XII

Mucius n'était plus étendu sur le tapis. Revêtu de ses habits de voyage, il était assis dans un fauteuil, mais ressemblait à un cadavre, de même que lors de la première visite de Fabius. Sa tête se rejetait, inerte, sur le dossier, et ses mains immobiles jaunissaient sur ses genoux, posées à plat. Aucun souffle ne soulevait sa poitrine. Tout autour du fauteuil, sur le sol jonché d’herbes sèches, le Malais avait disposé de petites coupes plates remplies d'une liqueur brune qui dégageait une violente odeur de musc. Un petit serpent aux reflets cuivrés s'était enroulé autour de chacune des coupes, et ses yeux obliques jetaient par intervalles des étincelles dorées et métalliques. Face à Mucius se dressait la longue silhouette du Malais, vêtu d'une chlamide de brocart, ceint d'une queue de tigre, une tiare cornue sur la tête.

Le domestique n'était pas immobile — loin de là ! Tour à tour, il s'agenouillait et avait l'air de s'absorber dans une longue prière, se redressait de toute sa taille et se levait même sur la pointe des pieds, ouvrait les bras, d'un geste large et majestueux, les portait dans la direction de son maître, impérieux et menaçant, fronçait les sourcils et tapait du pied. Toutes ces pratiques lui coûtaient des efforts pénibles et douloureux : il respirait avec peine et la sueur ruisselait sur son visage.

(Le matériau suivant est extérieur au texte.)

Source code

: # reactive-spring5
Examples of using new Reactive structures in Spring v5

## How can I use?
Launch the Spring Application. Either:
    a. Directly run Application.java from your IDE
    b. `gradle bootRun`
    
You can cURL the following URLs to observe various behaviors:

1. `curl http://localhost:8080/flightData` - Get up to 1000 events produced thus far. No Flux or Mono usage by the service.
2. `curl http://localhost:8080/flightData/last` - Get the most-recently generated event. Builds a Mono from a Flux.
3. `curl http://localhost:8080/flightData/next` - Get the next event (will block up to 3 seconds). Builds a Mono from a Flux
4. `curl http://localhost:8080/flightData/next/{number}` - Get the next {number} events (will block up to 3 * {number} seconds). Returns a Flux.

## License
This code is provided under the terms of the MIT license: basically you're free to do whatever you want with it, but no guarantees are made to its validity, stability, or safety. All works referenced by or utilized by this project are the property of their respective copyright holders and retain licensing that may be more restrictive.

Tout à coup, il s'immobilisa, aspira l'air à pleins poumons, plissa le front, tendit les bras en avant, crispés, et les retira avec effort, comme s'il avait tenu des rênes… Et Fabius, en proie à une frayeur indicible, vit la tête de Mucius se détacher lentement du dossier où elle reposait et suivre le mouvement des bras du Malais… L'autre se détendit, et la tête retomba… Le domestique répéta son geste à plusieurs reprises, et chaque fois la tête s'exécuta docilement… La liqueur brune contenue dans les coupes commença à bouillonner ; les coupes elles-mêmes tintèrent d'un son doux et argentin ; les serpents de cuivre se tordirent en volutes. Alors le Malais fit un pas en avant, arqua les sourcils, ouvrit démesurément les yeux, remua la tête de haut en bas, et… les paupières du mort frémirent imperceptiblement, se décollèrent et découvrirent un regard terne comme le plomb. Le visage du Malais s'illumina d'orgueil et de joie, d'une joie sauvage et presque méchante ; il ouvrit la bouche et poussa un long hurlement qui semblait venir du tréfonds de son gosier… Les lèvres de Mucius s'entrouvrirent également et répondirent par une faible plainte au cri inhumain du sorcier…

Fabius n'en voulut pas voir davantage : il avait l'impression d'assister à une incantation diabolique ! Poussant un cri strident, il s'enfuit à toutes jambes en se signant fiévreusement et en chuchotant des exorcismes.